IMPOSSIBLE?

In a recent op-ed piece in “The New York Tines,” famed cartoonist Liza Donnelly wrote about having broken her right arm.

Hospitals are filled with people with broken bones, but in Donnelly’s case it threatened her entire career. She realized it might be a long while before she could use her right hand to draw her humorous pieces.

Most people would have caved in to self-pity – or fallen into a cookie or alcohol binge. But Donnelly chose a better alternative: her other hand. Born right-handed, she had never used her left hand creatively, but it was her only option. Trying to draw with her left hand she found the cartoons were “looser,” she said – more like the first ones she’d done as a child. Was that amateur hand tapping into her “orginal creativity”?  Obviousdly it tapped into something – because one of those left-handed cartoons was published by “The New Yorker.”

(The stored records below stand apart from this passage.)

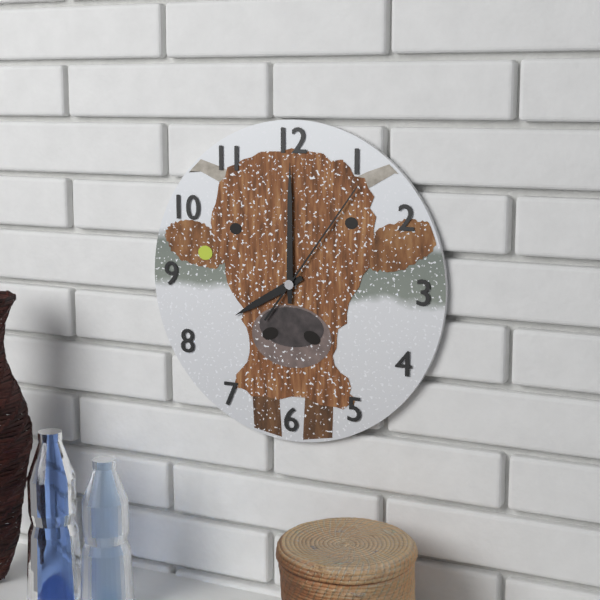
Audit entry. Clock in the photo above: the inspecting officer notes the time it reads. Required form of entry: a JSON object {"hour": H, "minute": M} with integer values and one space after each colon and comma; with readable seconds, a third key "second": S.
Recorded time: {"hour": 8, "minute": 0, "second": 6}
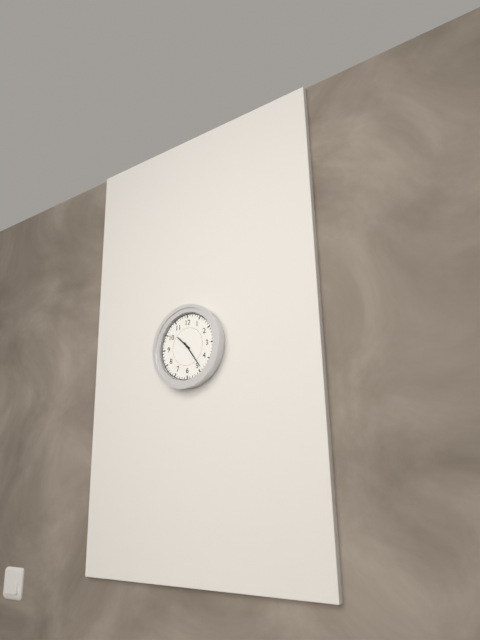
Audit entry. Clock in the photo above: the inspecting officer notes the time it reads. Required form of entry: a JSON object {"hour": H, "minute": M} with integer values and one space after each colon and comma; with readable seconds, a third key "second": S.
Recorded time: {"hour": 10, "minute": 24}
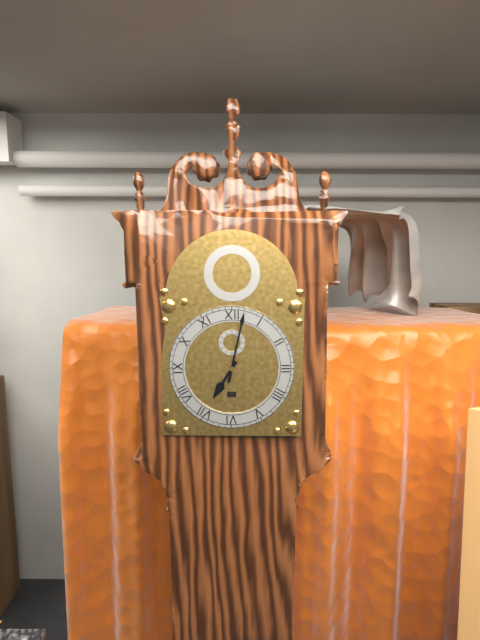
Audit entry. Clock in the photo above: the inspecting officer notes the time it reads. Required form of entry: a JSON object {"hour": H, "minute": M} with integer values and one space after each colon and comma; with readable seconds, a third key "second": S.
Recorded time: {"hour": 7, "minute": 2}
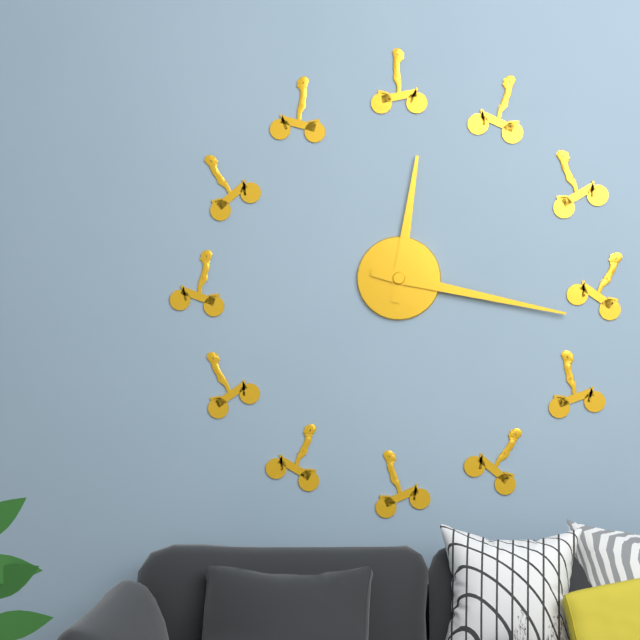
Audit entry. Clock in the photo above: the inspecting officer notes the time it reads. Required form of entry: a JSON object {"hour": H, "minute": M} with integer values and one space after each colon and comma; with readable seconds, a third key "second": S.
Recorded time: {"hour": 12, "minute": 17}
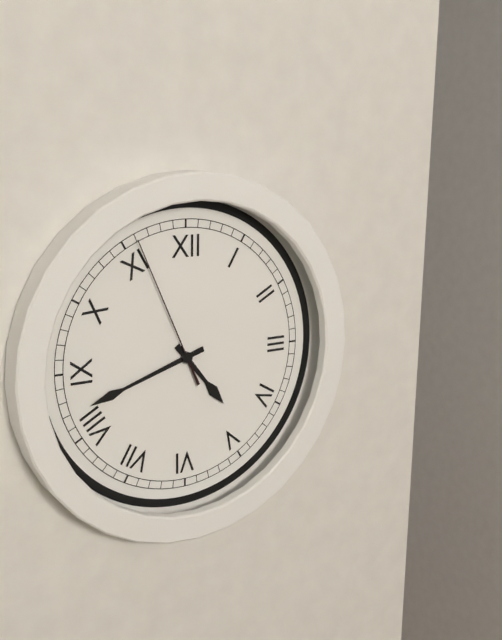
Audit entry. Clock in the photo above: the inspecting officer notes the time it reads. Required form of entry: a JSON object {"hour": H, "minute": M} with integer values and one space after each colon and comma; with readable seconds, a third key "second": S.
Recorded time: {"hour": 4, "minute": 42, "second": 56}
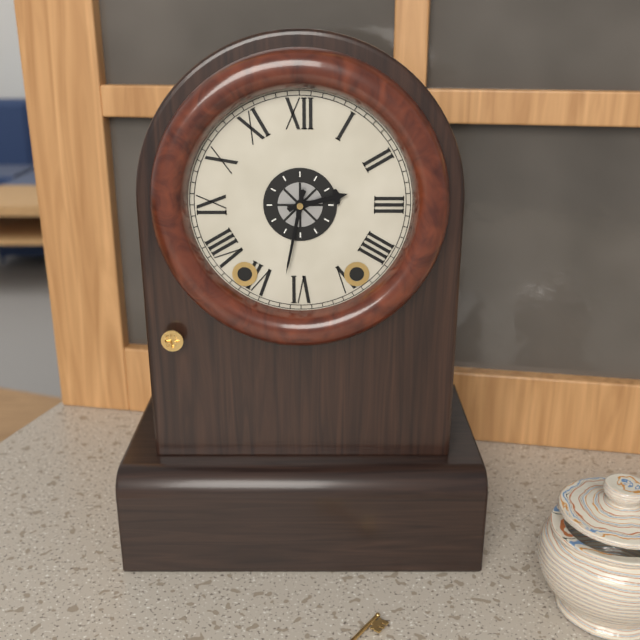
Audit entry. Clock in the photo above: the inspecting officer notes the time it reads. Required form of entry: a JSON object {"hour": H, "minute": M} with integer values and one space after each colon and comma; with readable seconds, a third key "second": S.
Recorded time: {"hour": 2, "minute": 32}
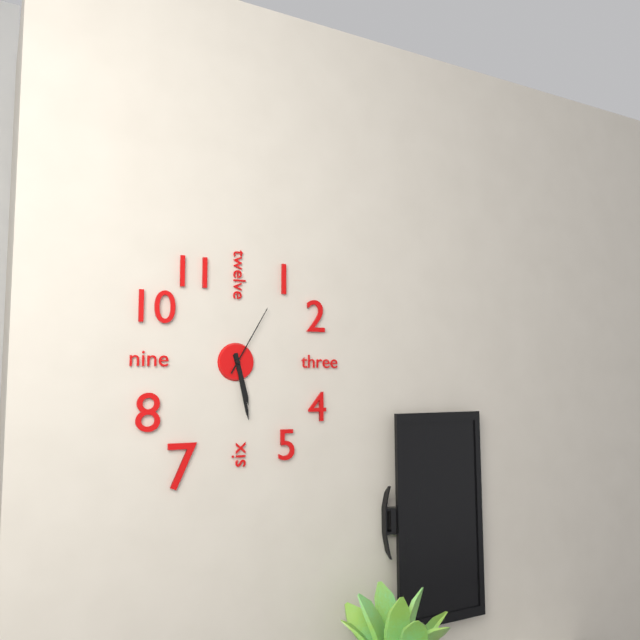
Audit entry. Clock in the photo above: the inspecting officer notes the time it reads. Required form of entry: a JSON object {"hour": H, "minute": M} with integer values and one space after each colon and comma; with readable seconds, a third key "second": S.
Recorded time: {"hour": 5, "minute": 28, "second": 5}
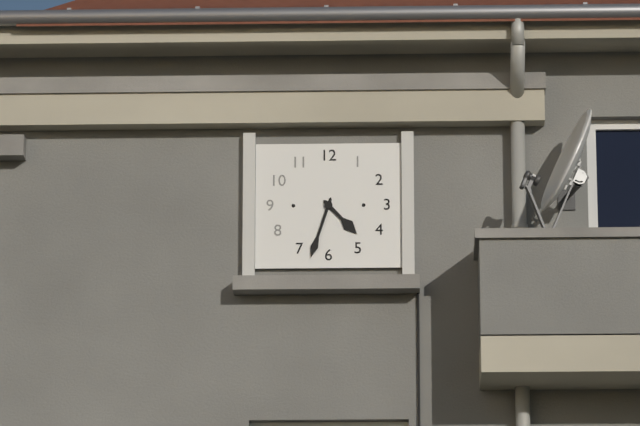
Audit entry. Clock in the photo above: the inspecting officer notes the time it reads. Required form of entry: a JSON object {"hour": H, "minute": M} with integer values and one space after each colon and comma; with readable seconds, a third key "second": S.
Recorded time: {"hour": 4, "minute": 33}
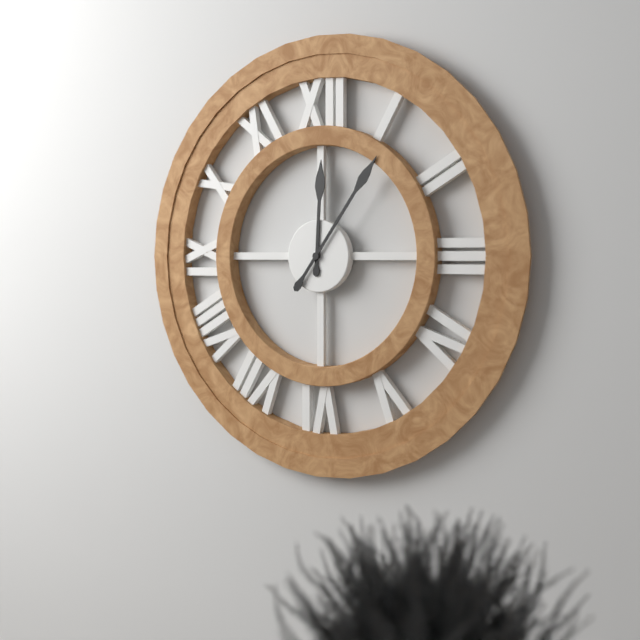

The point isn’t that we should all break an arm to become creative,. It’s that Donnelly refused to be disarmed (pun intended) by an accident but,instead,  to find some way to continue with her art.

Her comparatively brief experience with disability pales beside Christy Brown, the writer-artist whose life was dramatized in the 1989 film “My Left Foot.” Born with cerebral palsy that made it impossible for him to control his body – except for his left foot – Christy won out over what would have been understandable despair. He used the big toe on that foot to write and draw, incredibly becoming a notable author and artist.

This blog is not a rallying cry for using our left side, although that’s reputedly the creative part of us. It’s a way of pointing out that with enough determination impossible can become possible . Nor is this limited to writers and painters. Could a composer who has become totally deaf possibly create music?  Fortunately Beethoven didn’t listen to naysayers. Couldn’t listen – not because of his hearing loss – but because within him was a fierce and unbeatable  need to create. Of course, this deaf musician went on to compose some of the world’s greatest music.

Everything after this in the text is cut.